- Exercise goal
Look through the lines below and copy each one that includes "this".

[Collected data]
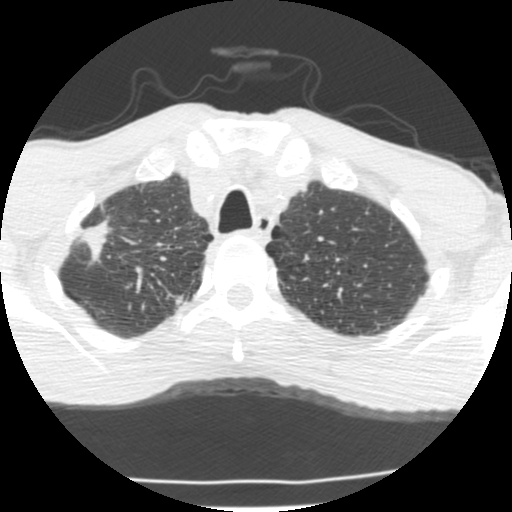
Low-dose screening chest CT, one axial slice; slice 180 of 214 in the series (ordered by position); reconstruction kernel STANDARD; 120 kVp; lung window (W 1500 / L -600 HU); 2.5 mm slice thickness; 512 × 512 image matrix, field of view 283 × 283 mm.
Outlined on this slice (manually delineated by an expert):
- lesion 1 (tumor, upper lobe of right lung): bounding box [x1, y1, x2, y2] px = [80, 218, 112, 265]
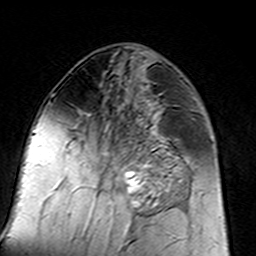
Breast MRI (dynamic contrast-enhanced), one axial slice; slice 64 of 160 in the series (ordered by position); cropped to one breast; dynamic contrast-enhanced series, time point 2 of 7 at this slice position (early post-contrast); 3 T; TE 4.6 ms, TR 7.4 ms; 256 × 256 image matrix, field of view 144 × 144 mm. Female patient.
Outlined on this slice (semi-automatic segmentation, software-assisted and operator-edited):
- enhancing-tissue mask used for the functional tumour volume (all voxels passing the contrast-enhancement thresholds inside the analysis volume; usually the tumour): bounding box [x1, y1, x2, y2] px = [100, 125, 183, 217]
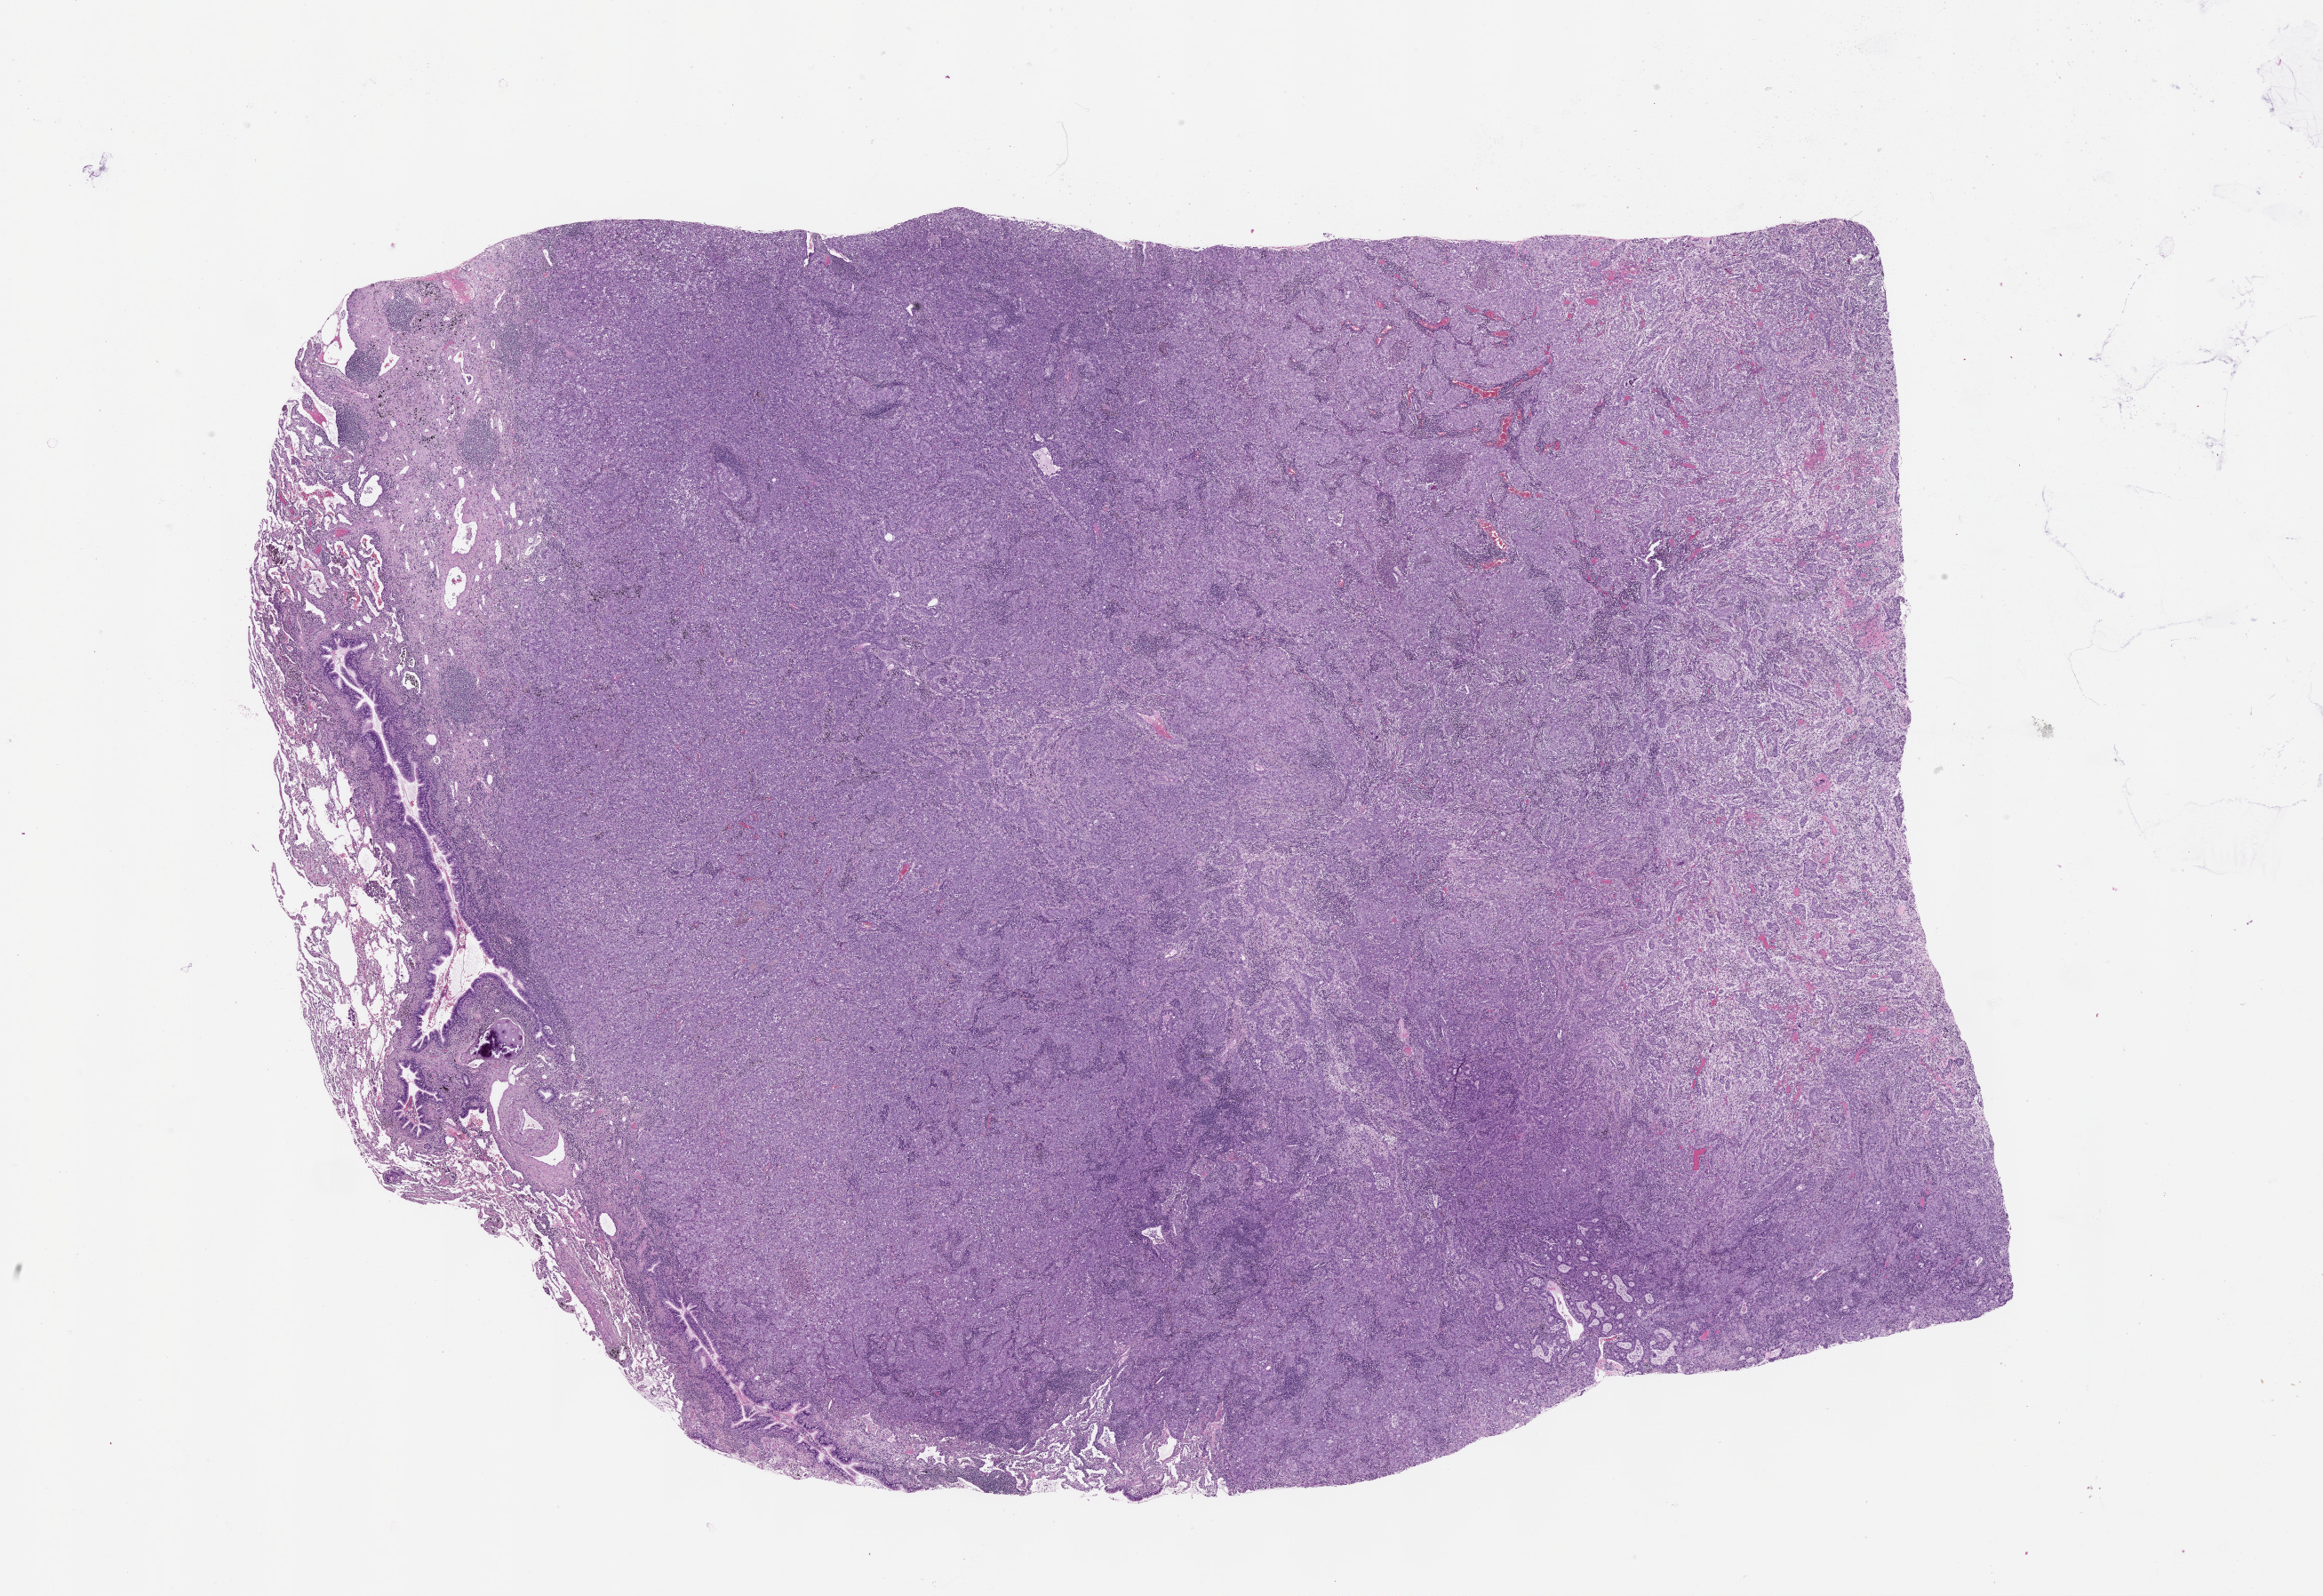
Whole-slide histology image, H&E, shown as a low-resolution overview of the whole scanned area (about 21.0 x 14.5 mm). Lung, tissue type not recorded.
• patient diagnosis (cohort enrolment): squamous cell carcinoma (lung)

- Written reply
Outlined on this slice (manually delineated by an expert):
Breast MRI (dynamic contrast-enhanced), one axial slice; slice 64 of 160 in the series (ordered by position); cropped to one breast; dynamic contrast-enhanced series, time point 2 of 7 at this slice position (early post-contrast); 3 T; TE 4.6 ms, TR 7.4 ms; 256 × 256 image matrix, field of view 144 × 144 mm. Female patient.
Outlined on this slice (semi-automatic segmentation, software-assisted and operator-edited):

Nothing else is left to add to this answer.